• Requirement: Rewrite the material below with every instance of "Game Master" changed to "Referee", leaving everything else untouched.

• Extracted information:
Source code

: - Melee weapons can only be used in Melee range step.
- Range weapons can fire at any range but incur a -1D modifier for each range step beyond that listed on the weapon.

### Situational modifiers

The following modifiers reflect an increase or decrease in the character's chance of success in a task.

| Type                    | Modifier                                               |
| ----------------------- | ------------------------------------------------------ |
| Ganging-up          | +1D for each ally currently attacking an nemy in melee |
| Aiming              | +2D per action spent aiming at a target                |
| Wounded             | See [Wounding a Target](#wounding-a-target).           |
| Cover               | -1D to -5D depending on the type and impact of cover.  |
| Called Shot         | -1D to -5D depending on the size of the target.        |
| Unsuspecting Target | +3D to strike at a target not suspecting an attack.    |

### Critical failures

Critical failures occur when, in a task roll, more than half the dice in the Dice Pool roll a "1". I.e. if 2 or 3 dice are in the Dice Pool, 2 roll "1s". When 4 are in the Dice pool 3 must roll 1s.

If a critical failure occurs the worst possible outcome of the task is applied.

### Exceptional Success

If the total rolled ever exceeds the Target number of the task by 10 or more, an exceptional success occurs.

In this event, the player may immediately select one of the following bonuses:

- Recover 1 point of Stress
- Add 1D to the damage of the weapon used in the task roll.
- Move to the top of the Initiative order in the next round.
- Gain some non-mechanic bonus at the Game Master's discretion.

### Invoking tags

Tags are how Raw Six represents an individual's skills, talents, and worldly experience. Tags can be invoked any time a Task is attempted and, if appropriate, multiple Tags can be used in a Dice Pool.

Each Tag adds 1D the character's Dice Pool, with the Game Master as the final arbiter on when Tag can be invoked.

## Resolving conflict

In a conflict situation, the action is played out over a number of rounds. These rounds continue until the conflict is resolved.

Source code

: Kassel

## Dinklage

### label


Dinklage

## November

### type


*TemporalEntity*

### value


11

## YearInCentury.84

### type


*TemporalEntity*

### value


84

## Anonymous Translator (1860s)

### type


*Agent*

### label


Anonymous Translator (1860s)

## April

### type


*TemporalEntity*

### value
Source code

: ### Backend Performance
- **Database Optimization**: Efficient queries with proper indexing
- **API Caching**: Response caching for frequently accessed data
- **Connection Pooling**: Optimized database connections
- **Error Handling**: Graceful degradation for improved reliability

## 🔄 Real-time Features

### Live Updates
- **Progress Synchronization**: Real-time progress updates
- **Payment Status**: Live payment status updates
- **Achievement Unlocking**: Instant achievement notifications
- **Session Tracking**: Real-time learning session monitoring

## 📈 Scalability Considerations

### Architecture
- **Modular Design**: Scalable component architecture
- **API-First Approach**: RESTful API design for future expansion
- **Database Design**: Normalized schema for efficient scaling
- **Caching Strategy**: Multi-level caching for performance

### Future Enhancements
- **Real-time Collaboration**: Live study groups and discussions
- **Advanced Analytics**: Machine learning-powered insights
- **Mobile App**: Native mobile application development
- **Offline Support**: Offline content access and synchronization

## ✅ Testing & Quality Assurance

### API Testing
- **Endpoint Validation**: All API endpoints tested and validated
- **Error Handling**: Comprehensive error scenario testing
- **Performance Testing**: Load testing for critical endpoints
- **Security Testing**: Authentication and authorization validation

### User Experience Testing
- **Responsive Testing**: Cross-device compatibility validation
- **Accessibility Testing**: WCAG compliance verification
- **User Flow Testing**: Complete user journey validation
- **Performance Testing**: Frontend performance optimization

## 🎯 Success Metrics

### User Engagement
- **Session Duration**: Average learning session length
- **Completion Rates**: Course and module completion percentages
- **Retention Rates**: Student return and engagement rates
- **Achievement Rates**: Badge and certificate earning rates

• Result for this task:
Source code

: - Melee weapons can only be used in Melee range step.
- Range weapons can fire at any range but incur a -1D modifier for each range step beyond that listed on the weapon.

### Situational modifiers

The following modifiers reflect an increase or decrease in the character's chance of success in a task.

| Type                    | Modifier                                               |
| ----------------------- | ------------------------------------------------------ |
| Ganging-up          | +1D for each ally currently attacking an nemy in melee |
| Aiming              | +2D per action spent aiming at a target                |
| Wounded             | See [Wounding a Target](#wounding-a-target).           |
| Cover               | -1D to -5D depending on the type and impact of cover.  |
| Called Shot         | -1D to -5D depending on the size of the target.        |
| Unsuspecting Target | +3D to strike at a target not suspecting an attack.    |

### Critical failures

Critical failures occur when, in a task roll, more than half the dice in the Dice Pool roll a "1". I.e. if 2 or 3 dice are in the Dice Pool, 2 roll "1s". When 4 are in the Dice pool 3 must roll 1s.

If a critical failure occurs the worst possible outcome of the task is applied.

### Exceptional Success

If the total rolled ever exceeds the Target number of the task by 10 or more, an exceptional success occurs.

In this event, the player may immediately select one of the following bonuses:

- Recover 1 point of Stress
- Add 1D to the damage of the weapon used in the task roll.
- Move to the top of the Initiative order in the next round.
- Gain some non-mechanic bonus at the Referee's discretion.

### Invoking tags

Tags are how Raw Six represents an individual's skills, talents, and worldly experience. Tags can be invoked any time a Task is attempted and, if appropriate, multiple Tags can be used in a Dice Pool.

Each Tag adds 1D the character's Dice Pool, with the Referee as the final arbiter on when Tag can be invoked.

## Resolving conflict

In a conflict situation, the action is played out over a number of rounds. These rounds continue until the conflict is resolved.

Source code

: Kassel

## Dinklage

### label


Dinklage

## November

### type


*TemporalEntity*

### value


11

## YearInCentury.84

### type


*TemporalEntity*

### value


84

## Anonymous Translator (1860s)

### type


*Agent*

### label


Anonymous Translator (1860s)

## April

### type


*TemporalEntity*

### value
Source code

: ### Backend Performance
- **Database Optimization**: Efficient queries with proper indexing
- **API Caching**: Response caching for frequently accessed data
- **Connection Pooling**: Optimized database connections
- **Error Handling**: Graceful degradation for improved reliability

## 🔄 Real-time Features

### Live Updates
- **Progress Synchronization**: Real-time progress updates
- **Payment Status**: Live payment status updates
- **Achievement Unlocking**: Instant achievement notifications
- **Session Tracking**: Real-time learning session monitoring

## 📈 Scalability Considerations

### Architecture
- **Modular Design**: Scalable component architecture
- **API-First Approach**: RESTful API design for future expansion
- **Database Design**: Normalized schema for efficient scaling
- **Caching Strategy**: Multi-level caching for performance

### Future Enhancements
- **Real-time Collaboration**: Live study groups and discussions
- **Advanced Analytics**: Machine learning-powered insights
- **Mobile App**: Native mobile application development
- **Offline Support**: Offline content access and synchronization

## ✅ Testing & Quality Assurance

### API Testing
- **Endpoint Validation**: All API endpoints tested and validated
- **Error Handling**: Comprehensive error scenario testing
- **Performance Testing**: Load testing for critical endpoints
- **Security Testing**: Authentication and authorization validation

### User Experience Testing
- **Responsive Testing**: Cross-device compatibility validation
- **Accessibility Testing**: WCAG compliance verification
- **User Flow Testing**: Complete user journey validation
- **Performance Testing**: Frontend performance optimization

## 🎯 Success Metrics

### User Engagement
- **Session Duration**: Average learning session length
- **Completion Rates**: Course and module completion percentages
- **Retention Rates**: Student return and engagement rates
- **Achievement Rates**: Badge and certificate earning rates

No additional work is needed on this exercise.